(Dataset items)

━━━━━━━━━━━━━━━━━━━━

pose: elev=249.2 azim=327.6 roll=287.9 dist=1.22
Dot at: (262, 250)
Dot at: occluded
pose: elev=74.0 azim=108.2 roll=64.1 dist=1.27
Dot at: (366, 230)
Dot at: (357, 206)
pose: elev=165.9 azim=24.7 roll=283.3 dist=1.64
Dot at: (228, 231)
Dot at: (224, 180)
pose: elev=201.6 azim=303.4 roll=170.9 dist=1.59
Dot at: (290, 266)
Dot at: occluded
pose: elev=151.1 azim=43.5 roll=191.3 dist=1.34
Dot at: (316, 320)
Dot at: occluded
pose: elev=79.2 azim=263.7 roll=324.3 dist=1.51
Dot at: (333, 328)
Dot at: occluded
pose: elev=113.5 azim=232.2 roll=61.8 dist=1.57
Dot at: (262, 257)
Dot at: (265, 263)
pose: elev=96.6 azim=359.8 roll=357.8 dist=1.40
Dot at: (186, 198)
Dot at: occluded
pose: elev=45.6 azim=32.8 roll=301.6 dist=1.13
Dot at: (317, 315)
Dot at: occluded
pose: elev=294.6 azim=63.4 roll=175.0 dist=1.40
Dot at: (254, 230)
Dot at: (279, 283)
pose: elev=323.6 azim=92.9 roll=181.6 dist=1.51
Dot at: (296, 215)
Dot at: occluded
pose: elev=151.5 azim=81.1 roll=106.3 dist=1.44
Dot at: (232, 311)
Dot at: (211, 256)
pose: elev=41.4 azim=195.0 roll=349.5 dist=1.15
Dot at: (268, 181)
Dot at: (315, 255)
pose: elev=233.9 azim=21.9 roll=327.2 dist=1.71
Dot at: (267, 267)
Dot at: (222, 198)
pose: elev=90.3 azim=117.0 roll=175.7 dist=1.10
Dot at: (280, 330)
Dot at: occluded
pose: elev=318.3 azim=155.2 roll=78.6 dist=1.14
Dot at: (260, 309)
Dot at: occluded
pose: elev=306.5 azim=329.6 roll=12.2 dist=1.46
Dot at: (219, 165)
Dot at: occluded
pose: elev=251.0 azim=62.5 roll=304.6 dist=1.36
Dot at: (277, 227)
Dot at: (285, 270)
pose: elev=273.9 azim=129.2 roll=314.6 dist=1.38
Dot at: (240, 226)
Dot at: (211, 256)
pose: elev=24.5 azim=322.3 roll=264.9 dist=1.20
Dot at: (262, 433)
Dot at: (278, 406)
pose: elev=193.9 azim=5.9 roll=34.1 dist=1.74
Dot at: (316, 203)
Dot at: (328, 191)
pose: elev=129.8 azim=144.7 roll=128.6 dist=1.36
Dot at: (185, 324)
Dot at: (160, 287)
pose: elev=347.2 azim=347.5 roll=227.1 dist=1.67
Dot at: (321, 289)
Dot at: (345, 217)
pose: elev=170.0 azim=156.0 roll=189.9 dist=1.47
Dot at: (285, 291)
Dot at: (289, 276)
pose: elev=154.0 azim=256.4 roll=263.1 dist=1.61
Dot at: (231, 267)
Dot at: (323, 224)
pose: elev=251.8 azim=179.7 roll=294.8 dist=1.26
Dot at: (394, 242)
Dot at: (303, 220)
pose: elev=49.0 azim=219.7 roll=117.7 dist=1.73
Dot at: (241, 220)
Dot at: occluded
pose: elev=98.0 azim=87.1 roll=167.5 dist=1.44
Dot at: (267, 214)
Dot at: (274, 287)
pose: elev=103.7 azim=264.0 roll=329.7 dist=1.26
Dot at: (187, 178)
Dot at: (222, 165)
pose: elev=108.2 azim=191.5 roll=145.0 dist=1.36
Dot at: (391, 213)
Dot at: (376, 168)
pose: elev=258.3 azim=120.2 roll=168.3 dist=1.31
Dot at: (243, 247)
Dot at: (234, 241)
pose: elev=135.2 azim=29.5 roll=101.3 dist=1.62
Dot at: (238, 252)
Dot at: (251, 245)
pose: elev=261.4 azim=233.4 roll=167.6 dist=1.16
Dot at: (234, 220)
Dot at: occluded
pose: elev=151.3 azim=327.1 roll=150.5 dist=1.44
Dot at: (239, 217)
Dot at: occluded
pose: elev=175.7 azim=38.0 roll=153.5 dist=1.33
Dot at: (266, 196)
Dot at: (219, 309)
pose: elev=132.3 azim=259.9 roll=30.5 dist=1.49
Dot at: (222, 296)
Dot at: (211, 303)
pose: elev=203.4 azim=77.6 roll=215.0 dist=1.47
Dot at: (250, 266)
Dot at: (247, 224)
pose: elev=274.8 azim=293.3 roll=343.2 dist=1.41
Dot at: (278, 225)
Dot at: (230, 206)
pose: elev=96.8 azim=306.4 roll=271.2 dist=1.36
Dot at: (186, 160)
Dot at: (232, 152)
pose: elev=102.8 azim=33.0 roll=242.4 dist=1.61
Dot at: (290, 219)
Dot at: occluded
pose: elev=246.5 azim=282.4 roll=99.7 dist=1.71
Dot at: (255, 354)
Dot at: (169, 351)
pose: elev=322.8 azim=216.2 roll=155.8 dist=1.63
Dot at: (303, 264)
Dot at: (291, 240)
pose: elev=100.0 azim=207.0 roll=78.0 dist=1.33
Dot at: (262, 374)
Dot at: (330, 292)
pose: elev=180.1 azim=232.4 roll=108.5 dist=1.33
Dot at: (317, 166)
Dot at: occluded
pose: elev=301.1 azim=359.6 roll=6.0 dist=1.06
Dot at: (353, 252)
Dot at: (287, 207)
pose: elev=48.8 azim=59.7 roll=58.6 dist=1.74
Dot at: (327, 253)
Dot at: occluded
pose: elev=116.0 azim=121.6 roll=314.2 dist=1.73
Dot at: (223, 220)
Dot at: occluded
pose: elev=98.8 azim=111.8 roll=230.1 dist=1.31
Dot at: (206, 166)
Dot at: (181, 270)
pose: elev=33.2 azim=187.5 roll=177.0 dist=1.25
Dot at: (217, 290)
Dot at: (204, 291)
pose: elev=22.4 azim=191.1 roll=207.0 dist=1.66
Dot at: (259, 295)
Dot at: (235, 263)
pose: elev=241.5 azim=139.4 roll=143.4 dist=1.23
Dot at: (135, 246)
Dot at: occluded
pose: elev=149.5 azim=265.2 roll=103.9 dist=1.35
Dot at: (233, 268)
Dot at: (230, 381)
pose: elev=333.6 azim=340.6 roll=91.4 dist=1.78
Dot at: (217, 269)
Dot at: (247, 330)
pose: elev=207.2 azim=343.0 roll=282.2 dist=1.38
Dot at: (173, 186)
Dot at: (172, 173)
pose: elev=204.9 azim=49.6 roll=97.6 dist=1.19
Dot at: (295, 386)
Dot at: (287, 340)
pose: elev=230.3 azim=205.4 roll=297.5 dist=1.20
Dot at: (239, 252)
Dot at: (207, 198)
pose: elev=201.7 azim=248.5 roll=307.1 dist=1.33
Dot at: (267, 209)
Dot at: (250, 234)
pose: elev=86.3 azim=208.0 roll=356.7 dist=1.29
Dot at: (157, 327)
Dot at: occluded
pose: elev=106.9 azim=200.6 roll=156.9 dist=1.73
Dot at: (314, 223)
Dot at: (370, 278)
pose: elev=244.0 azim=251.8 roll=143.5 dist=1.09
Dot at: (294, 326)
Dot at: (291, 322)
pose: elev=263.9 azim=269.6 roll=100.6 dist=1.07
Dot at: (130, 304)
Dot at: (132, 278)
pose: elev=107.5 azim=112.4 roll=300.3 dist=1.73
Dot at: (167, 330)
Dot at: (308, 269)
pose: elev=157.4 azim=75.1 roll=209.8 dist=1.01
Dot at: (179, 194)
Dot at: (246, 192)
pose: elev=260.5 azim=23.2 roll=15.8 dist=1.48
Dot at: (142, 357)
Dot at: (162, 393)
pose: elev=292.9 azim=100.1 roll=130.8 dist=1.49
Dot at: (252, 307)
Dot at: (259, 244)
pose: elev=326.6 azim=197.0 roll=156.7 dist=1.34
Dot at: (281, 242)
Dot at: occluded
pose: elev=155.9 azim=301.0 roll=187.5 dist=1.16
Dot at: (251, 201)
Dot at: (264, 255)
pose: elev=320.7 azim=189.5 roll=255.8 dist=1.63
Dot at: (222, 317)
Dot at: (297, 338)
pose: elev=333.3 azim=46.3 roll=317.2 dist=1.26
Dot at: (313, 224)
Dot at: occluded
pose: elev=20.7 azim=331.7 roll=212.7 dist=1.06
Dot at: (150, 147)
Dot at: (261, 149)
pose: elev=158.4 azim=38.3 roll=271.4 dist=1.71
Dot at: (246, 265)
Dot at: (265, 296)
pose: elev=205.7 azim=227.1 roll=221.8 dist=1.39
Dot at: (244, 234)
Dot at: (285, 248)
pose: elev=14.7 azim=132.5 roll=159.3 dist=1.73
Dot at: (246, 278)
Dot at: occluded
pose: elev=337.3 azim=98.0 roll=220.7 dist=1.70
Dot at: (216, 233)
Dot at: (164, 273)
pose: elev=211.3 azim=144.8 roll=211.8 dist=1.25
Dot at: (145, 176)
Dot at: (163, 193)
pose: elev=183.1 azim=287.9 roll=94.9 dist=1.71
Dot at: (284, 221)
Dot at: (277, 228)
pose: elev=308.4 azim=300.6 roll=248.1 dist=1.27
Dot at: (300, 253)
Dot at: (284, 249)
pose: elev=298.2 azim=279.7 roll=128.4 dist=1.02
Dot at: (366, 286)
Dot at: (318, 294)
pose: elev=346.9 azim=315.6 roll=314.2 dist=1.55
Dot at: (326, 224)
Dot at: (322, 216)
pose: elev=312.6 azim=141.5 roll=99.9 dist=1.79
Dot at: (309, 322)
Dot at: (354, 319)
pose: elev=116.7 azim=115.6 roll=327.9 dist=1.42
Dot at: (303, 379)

━━━━━━━━━━━━━━━━━━━━

Could you reproduce, word for word, the portion of the listing above that begins with the line containing "pose: elev=90.3 azim=117.0" and ends with the line containing "Dot at: (285, 270)", including both of those lines?

pose: elev=90.3 azim=117.0 roll=175.7 dist=1.10
Dot at: (280, 330)
Dot at: occluded
pose: elev=318.3 azim=155.2 roll=78.6 dist=1.14
Dot at: (260, 309)
Dot at: occluded
pose: elev=306.5 azim=329.6 roll=12.2 dist=1.46
Dot at: (219, 165)
Dot at: occluded
pose: elev=251.0 azim=62.5 roll=304.6 dist=1.36
Dot at: (277, 227)
Dot at: (285, 270)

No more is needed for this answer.